▶ [ASSIGNMENT] Whenever a line in the entries below contains the string "perhaps", copy that line.

▶ [Extracted page text data]

· · ·

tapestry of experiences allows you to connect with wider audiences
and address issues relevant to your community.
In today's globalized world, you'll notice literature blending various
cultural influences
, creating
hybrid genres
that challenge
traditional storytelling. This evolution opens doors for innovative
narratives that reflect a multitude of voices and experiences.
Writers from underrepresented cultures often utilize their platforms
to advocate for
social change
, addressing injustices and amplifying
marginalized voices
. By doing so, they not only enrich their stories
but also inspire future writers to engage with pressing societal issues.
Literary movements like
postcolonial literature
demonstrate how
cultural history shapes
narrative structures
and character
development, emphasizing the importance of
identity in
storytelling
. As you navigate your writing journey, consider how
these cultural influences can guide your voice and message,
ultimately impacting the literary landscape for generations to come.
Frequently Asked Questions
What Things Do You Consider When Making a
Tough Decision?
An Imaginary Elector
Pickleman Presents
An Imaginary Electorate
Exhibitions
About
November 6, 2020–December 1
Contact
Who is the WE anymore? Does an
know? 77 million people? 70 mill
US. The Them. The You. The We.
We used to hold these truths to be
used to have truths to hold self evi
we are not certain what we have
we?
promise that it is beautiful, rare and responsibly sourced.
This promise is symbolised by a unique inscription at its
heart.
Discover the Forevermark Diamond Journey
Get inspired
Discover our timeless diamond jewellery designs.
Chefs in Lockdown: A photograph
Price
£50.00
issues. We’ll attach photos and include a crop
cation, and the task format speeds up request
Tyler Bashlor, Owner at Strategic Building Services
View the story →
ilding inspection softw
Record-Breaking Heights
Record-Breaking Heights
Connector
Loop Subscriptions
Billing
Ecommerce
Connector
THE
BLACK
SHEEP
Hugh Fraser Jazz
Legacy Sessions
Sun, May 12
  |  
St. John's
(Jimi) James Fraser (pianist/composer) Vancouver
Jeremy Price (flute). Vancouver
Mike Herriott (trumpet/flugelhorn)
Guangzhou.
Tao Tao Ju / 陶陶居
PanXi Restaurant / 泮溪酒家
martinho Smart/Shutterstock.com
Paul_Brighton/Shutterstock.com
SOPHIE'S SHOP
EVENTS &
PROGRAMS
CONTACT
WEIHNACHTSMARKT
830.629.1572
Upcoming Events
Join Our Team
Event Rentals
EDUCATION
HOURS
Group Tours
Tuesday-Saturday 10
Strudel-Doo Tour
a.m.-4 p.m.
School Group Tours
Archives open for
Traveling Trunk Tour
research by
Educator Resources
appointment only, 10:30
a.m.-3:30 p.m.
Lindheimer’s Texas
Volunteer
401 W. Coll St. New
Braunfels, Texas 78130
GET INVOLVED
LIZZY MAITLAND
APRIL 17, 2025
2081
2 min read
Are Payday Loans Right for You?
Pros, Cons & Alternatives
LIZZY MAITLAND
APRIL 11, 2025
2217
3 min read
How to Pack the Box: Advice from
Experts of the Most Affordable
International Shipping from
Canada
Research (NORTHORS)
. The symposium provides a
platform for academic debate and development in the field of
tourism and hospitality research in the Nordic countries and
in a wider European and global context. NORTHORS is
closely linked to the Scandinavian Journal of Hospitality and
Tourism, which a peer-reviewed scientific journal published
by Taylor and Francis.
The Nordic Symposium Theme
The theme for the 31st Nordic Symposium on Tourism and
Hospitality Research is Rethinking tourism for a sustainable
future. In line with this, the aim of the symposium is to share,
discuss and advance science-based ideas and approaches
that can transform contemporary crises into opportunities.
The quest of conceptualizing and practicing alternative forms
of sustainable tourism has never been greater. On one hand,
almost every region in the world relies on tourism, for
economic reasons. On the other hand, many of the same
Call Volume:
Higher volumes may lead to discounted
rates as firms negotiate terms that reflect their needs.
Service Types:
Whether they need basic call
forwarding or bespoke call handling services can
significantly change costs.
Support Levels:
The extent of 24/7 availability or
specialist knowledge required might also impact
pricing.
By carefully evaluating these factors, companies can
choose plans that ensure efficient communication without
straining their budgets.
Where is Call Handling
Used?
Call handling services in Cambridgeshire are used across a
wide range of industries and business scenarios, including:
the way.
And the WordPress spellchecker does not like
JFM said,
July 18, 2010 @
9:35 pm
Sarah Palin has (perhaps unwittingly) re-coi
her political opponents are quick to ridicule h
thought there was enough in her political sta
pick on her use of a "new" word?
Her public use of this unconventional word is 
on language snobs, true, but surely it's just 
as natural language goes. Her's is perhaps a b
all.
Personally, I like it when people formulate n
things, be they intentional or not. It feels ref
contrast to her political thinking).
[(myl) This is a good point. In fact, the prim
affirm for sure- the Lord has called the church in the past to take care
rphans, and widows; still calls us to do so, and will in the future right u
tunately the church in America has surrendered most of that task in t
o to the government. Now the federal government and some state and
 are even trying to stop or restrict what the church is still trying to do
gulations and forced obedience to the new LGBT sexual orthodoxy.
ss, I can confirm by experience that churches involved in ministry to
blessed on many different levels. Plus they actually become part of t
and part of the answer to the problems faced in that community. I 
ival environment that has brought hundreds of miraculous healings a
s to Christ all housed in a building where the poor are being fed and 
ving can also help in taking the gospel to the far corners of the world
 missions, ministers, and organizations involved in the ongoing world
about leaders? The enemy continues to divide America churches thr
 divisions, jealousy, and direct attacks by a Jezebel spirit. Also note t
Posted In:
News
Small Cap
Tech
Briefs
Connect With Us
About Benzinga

· · ·

▶ [RESPONSE AREA]
Sarah Palin has (perhaps unwittingly) re-coi
as natural language goes. Her's is perhaps a b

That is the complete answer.